==== EXERCISE PASSAGE ====
As another rise in the national minimum wage takes hold this week, HRZone business editor Dan Martin asks members of sister site AccountingWEB whether it is having too negative an effect on businesses.
The national minimum wage (NMW) first hit the headlines when the Labour party included it as a pledge in its manifesto for the 1997 general election. Following Tony Blair’s victory which brought an end to the Conservatives’ 18 year reign in Number 10, the party appointed members of the new Low Pay Commission to investigate at what levels the minimum wage should be set.
On 1 April 1999, in the words of the D:Ream hit used by Labour for its 1997 election campaign, things got better for the low paid when the national minimum wage was introduced. Adult workers aged over 22 years old became entitled to £3.60 an hour, while the rate for workers between 18 and 21 was set at £3.00.
The Low Pay Commission said the initial rates reflected its “deliberately cautious approach” and benefited one million low-paid workers with “no adverse effects on employment or inflation”. Since 1999, rates have been increased annually, rising in line with average earnings until 2002. However, in March 2003, the commission proposed raising rates faster than average earnings because it believed fewer people than originally intended were benefiting. As a result, the adult level increased from £4.20 to £4.50 on 1 October 2003. There has been successive above average earnings hikes ever since, while a new rate for 16 and 17 year old workers was introduced in 2004. This year’s rise occured on 1 October when the adult minimum increased to £5.35 an hour.
Ever since the NMW was introduced employers’ groups have argued that economic pressures mean minimum wage increases should be reduced or delayed. Organisations, particularly those representing small businesses, have claimed many of their members have been forced to reduce staff numbers or raise prices for customers products and services as a direct result of minimum wage increases.
====
PROBLEM A
According to the minimum wage text, what hourly rate were adult workers over 22 entitled to when the national minimum wage was introduced?
==== MATERIAL SHOWN ====
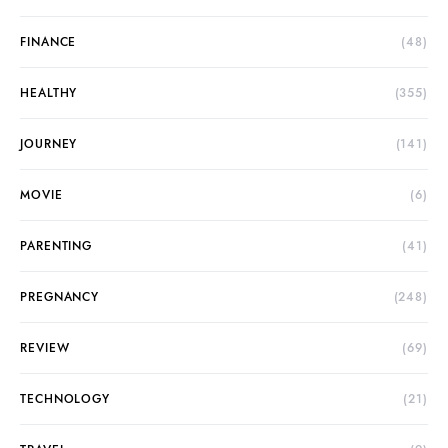
FINANCE
(48)
HEALTHY
(355)
JOURNEY
(141)
MOVIE
(6)
PARENTING
(41)
PREGNANCY
(248)
REVIEW
(69)
TECHNOLOGY
(21)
====
PROBLEM B
Rewrite the lines of the records with "MOVIE" replaced by "FILM", leaving everything else unchanged. Leave the pictures out of your answer.

ANSWER BOX A
£3.60 an hour.

ANSWER BOX B
FINANCE
(48)
HEALTHY
(355)
JOURNEY
(141)
FILM
(6)
PARENTING
(41)
PREGNANCY
(248)
REVIEW
(69)
TECHNOLOGY
(21)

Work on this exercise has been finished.